■ **Text shown**:
How you load your kiln directly affects how evenly your work fires. A poorly loaded kiln results in cold spots, glaze defects, broken pieces, and damaged shelves. A well-loaded kiln fires evenly, protects your work, and extends the life of your shelves and elements. Loading a bisque fire and a glaze fire follow different rules — understanding both helps you get the most out of every firing.
Kiln Furniture: What You Need
- Kiln shelves — flat shelves that hold your work. Half shelves give more flexibility for odd-sized pieces and allow you to mix heights on the same level.
- Kiln posts — support shelves at different heights. Use the shortest posts possible for stability. Three posts per shelf is standard — more posts are needed for larger or heavier shelves.
- Kiln stilts — small pointed supports to raise pieces off shelves when glaze covers the base. Only use at low fire — at cone 6 and above stilts can fuse to the piece.
Kiln Wash: Why It Matters
Kiln wash prevents glaze drips from fusing pottery to shelves. Always coat the top surface of shelves — never the bottom. The standard recipe is 50% alumina hydrate and 50% EPK kaolin mixed to a thin cream. Apply two or three thin coats and let each dry before the next. Reapply wherever glaze drips have been scraped off. Check shelves before every glaze firing and touch up bare patches.
Loading a Bisque Fire
Bisque firing is far more flexible than glaze firing because there’s no molten glaze to fuse pieces together. Pieces can touch, be nested inside each other, and be stacked — which means you can fit significantly more work into a bisque firing than a glaze firing.
Standard Stacking
Bowls can be stacked rim-to-rim or nested foot-to-foot. Mugs can be placed upside down with the rim on the shelf and a second mug placed inside. Small pieces can be placed inside larger ones. The only caution is weight — don’t stack so heavily that lower pieces are crushed or deformed. Thin-walled or delicate pieces should not be stacked under heavy ones.
Tumble Stacking
Tumble stacking is a specific bisque loading method where pieces are laid on their sides — literally tumbled — and loaded in a dense, interlocking mass without kiln shelves. Mugs, bowls, and cylinders are placed on their sides and nested against each other in layers from the bottom of the kiln up. The kiln is packed densely with the pieces supporting each other, and firing proceeds normally.

■ **Requirement A**: Update the kiln-loading text from "How you load" up to and including "of every firing.", putting "uneven heat zones" in place of "cold spots".
■ **Requirement B**: According to the kiln-loading text, what is the standard kiln wash recipe?
■ **Requirement C**: Carry on the kiln-loading text from its last sentence.
The lines that come next are separate material with no tie to the kiln-loading text.

■ **Recorded data**:
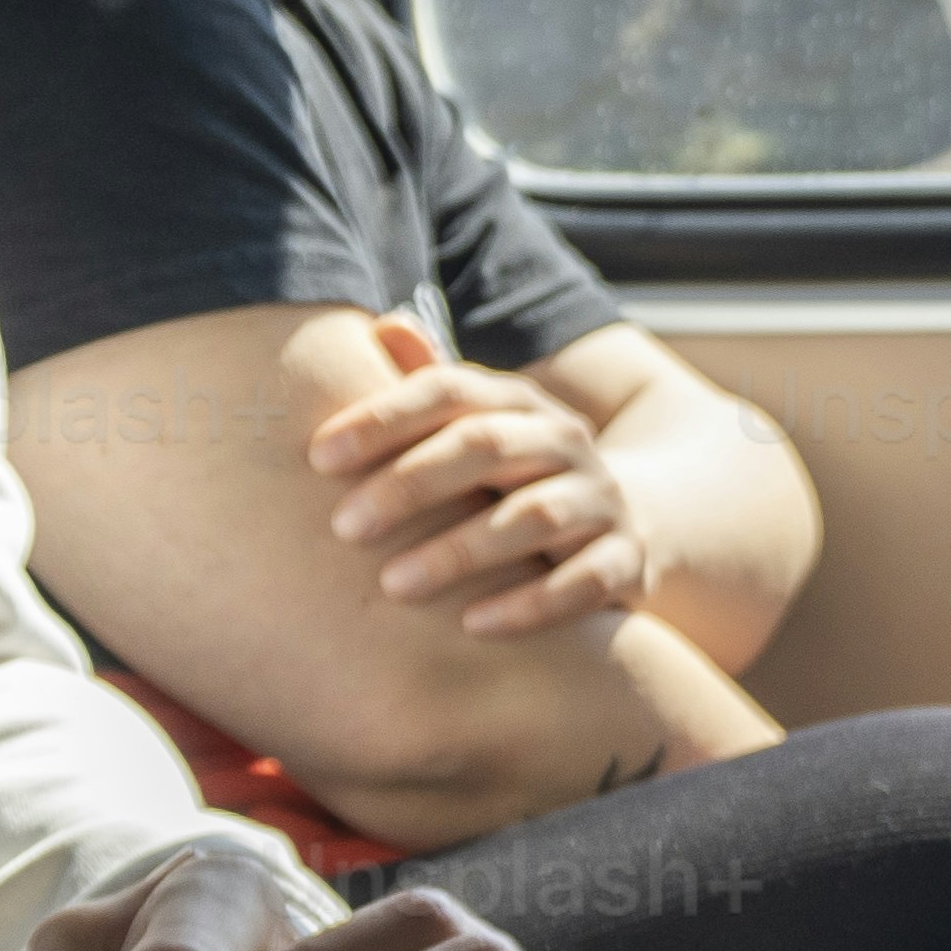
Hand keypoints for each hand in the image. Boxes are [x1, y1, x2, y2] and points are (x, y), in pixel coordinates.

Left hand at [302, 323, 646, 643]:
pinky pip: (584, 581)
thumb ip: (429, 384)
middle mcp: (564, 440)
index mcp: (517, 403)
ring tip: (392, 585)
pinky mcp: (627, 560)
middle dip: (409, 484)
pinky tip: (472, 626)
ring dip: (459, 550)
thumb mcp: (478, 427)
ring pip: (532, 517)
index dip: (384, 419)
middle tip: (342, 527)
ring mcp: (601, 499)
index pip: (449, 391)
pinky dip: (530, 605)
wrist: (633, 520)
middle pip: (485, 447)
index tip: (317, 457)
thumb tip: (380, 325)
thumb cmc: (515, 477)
...
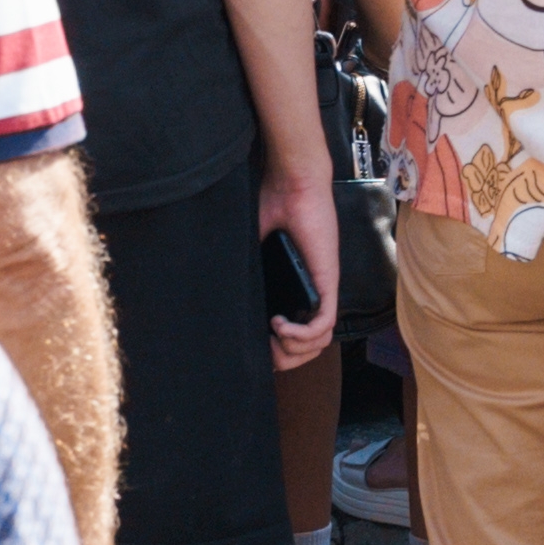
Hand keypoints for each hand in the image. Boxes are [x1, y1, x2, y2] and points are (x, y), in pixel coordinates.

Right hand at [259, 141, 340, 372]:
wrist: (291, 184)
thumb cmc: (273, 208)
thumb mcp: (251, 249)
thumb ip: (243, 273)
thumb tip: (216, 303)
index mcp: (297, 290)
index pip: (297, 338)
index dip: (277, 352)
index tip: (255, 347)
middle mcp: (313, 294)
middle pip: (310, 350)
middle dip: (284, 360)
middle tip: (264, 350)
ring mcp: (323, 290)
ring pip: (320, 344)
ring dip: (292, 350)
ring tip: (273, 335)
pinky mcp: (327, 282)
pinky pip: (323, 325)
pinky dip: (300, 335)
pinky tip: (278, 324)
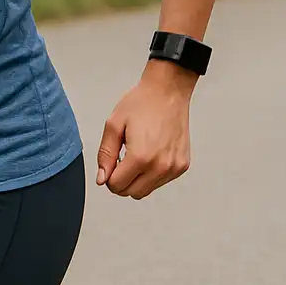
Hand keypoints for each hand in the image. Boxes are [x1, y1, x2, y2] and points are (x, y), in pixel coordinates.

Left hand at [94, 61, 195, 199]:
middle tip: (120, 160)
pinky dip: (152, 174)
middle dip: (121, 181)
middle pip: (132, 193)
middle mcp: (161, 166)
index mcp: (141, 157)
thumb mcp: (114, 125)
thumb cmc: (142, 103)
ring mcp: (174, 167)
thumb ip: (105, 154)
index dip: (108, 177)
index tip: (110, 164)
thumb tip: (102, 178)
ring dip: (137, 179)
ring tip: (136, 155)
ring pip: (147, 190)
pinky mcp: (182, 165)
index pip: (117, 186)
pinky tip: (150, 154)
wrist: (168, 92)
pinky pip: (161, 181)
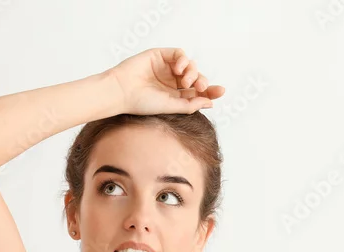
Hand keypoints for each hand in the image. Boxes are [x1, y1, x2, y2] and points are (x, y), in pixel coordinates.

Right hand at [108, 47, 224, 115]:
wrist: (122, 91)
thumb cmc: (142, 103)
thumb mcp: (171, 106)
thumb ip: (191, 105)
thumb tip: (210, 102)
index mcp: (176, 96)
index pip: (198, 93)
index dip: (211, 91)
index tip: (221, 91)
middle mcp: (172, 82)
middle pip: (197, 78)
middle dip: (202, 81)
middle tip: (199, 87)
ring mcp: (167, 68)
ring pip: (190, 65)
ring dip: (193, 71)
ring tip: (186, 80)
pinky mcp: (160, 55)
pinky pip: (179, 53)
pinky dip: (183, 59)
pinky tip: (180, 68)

■ **Expected output A**:
How you load your kiln directly affects how evenly your work fires. A poorly loaded kiln results in uneven heat zones, glaze defects, broken pieces, and damaged shelves. A well-loaded kiln fires evenly, protects your work, and extends the life of your shelves and elements. Loading a bisque fire and a glaze fire follow different rules — understanding both helps you get the most out of every firing.

■ **Expected output B**: 50% alumina hydrate and 50% EPK kaolin, mixed to a thin cream.

■ **Expected output C**:
This method dramatically increases the number of pieces you can fit in a bisque firing — sometimes two to three times the volume of a standard shelf-loaded bisque. It’s widely used in production studios and community kilns where bisque efficiency matters. The method works because bisque temperature is low enough that pieces don’t deform from their own weight when lying on their sides, and there’s no glaze to fuse them together.
Tumble Stacking Tips
- Start with a base layer of larger, more robust pieces on the kiln floor — bowls face down, mugs on their sides
- Fill gaps with smaller pieces — espresso cups inside mugs, small bowls inside larger bowls
- Don’t stack handles directly under heavy pieces — handles are the most vulnerable point under weight
- Keep the load away from elements and the kiln wall — at least 2cm clearance on all sides
- Place a witness cone pack where you can see it through the peephole — even without shelves you need to monitor temperature
- Tumble stacking works for greenware bisque only — never for glaze firings
- Tip: Porcelain and thin-walled pieces are more vulnerable when tumble stacked. For your best or most delicate work, standard shelf loading with pieces upright is safer.
Loading a Glaze Fire
The Most Important Rule: Glaze-Free Bases
Keep glaze off the bottom 6mm of every piece. Glaze melts and flows downward — any glaze that reaches the kiln shelf fuses the piece permanently. Check every piece before loading by running your finger around the base. Wipe off any glaze with a damp sponge. Wax the foot ring before glazing to make this step unnecessary. See: Wax Resist.
Spacing: Pieces Must Not Touch
Glazed pieces that touch each other in a glaze firing will fuse together permanently. Leave at least a finger-width between every piece on all sides. Check spacing from above and from each side before closing the kiln — a piece that looks clear from the front may be touching another from a different angle.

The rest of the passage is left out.